Smith, Neil. "Is gentrification a dirty word." Smith, Neil. The New Urban Frontier: Gentrification and the Revanchist City. London and New York: Routledge (1996).

According to this book, the author’s contests conservative wisdom, which considers gentrification to be the simple consequence of new middle-class perceptions plus a demand for urban living. The book further exposes gentrification as a part of a more significant change in the political economy as well as the philosophy of the late 20th century. The author discovers the interconnections of urban strategy, investment patterns, eviction, homelessness, and social conflicts. The failure of the abundant urban plan besides the culmination of financial prosperous at the end of the 1980s has resulted at the end of the century city to be a darker and a more risky place. The private sector, as well as the public policy, are collaborating against the minorities, the poor, the working individuals alongside the homeless as it has never been experienced before. Therefore as the book suggests, in the developing revanchist city, gentrification has developed to be a part of this strategy revenge.

Zuk, Miriam, et al. "Gentrification, displacement and the role of public investment: a literature review." Federal Reserve Bank of San Francisco. Vol. 79. 2015.

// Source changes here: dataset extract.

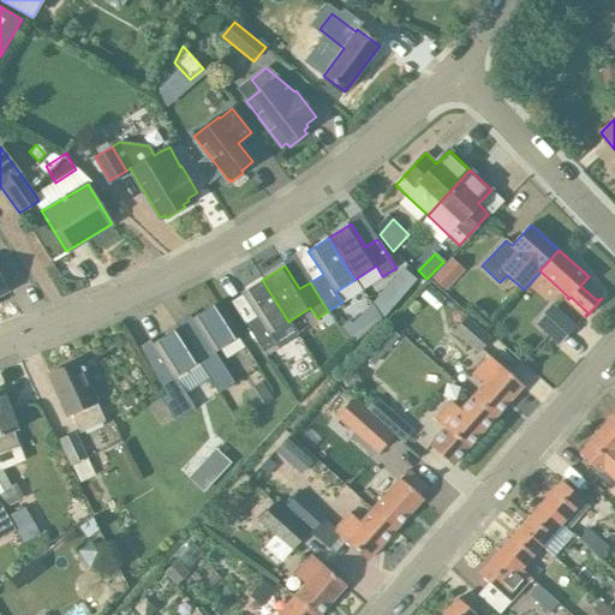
[(404,270),(375,305),(384,318),(416,280),(404,270)]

The article discourses that there has been scholarly awareness in the connection amid investment as well as displacement which dates back in the 1970’s. Thus this is the repercussion of displacement which is associated with the urban regeneration. In contemporary times, there has been a new wave of study which involves examining the gentrification process mainly in sturdy market metropolises plus its association to public investment, predominantly in transit. Therefore the effects of these studies are varied, as a result of methodological limitations. Thus this article suggests that a significant finding observing across the literature is that there exists the necessity for a new-fangled methodology to examine the displacement risk.

Shaw, Kate S., and Iris W. Hagemans. “‘Gentrification Without Displacement’and the Consequent Loss of Place: The Effects of Class Transition on Low‐income Residents of Secure Housing in Gentrifying Areas.” International Journal of Urban and Regional Research 39.2 (2015): 323-341.

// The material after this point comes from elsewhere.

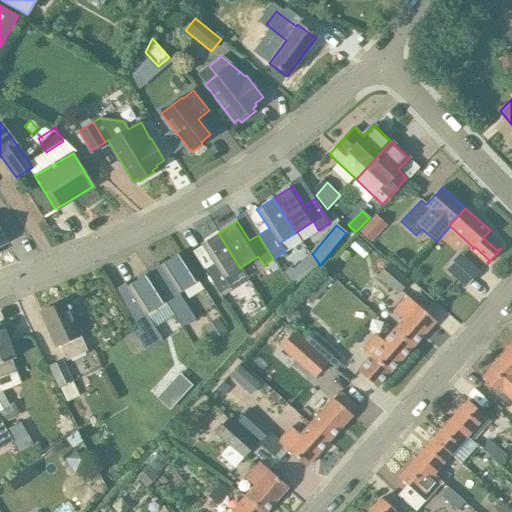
[(371,245),(376,239),(366,229),(360,235),(371,245)]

According to this article, there is a progressively dubious idea of gentrification-prompted displacement which is uniting with the dispute that the underprivileged get a lot of benefits from social mix to produce an ideal situation aimed at constructive gentrification. The idea that the innovative middle-class inhabitants not only offers more investment but also tend to carry more opportunities for the increasing social flexibility to the low-income individuals who succeed to live in gentrifying parts has resulted in becoming policy convention.

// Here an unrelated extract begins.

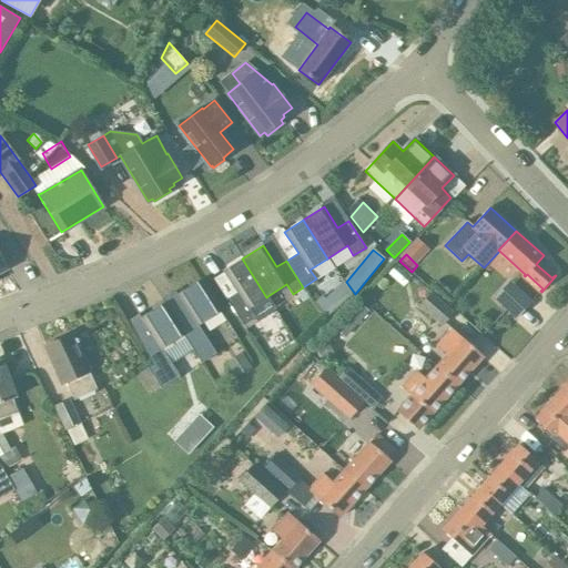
[(266,297),(242,259),(224,271),(237,292),(226,300),(243,325),(274,306),(267,296),(266,297)]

This article further suggests that whereas there exist some intellectual encounters to the degree of these welfares, the shortcomings of the enforced social mix on the underprivileged societies even at the instances where they are not evacuated tend to continue being under-researched. Hence this article assists in sealing this gap by reporting on the study into the experience of long-term as well as low-income inhabitants of gentrifying localities who succeeded to stay positioned.

Bibliography

Paton, Kirsteen. Gentrification: A working-class perspective. Routledge, 2016.

Shaw, Kate S., and Iris W. Hagemans. “‘Gentrification Without Displacement’and the Consequent Loss of Place: The Effects of Class Transition on Low‐income Residents of Secure Housing in Gentrifying Areas.” International Journal of Urban and Regional Research 39.2 (2015): 323-341.

Smith, Neil. "Is gentrification a dirty word." Smith, Neil. The New Urban Frontier: Gentrification and the Revanchist City. London and New York: Routledge (1996).

Smith, Neil. "Is gentrification a dirty word." Smith, Neil. The New Urban Frontier: Gentrification and the Revanchist City. London and New York: Routledge (1996).

Zuk, Miriam, et al. "Gentrification, displacement and the role of public investment: a literature review." Federal Reserve Bank of San Francisco. Vol. 79. 2015.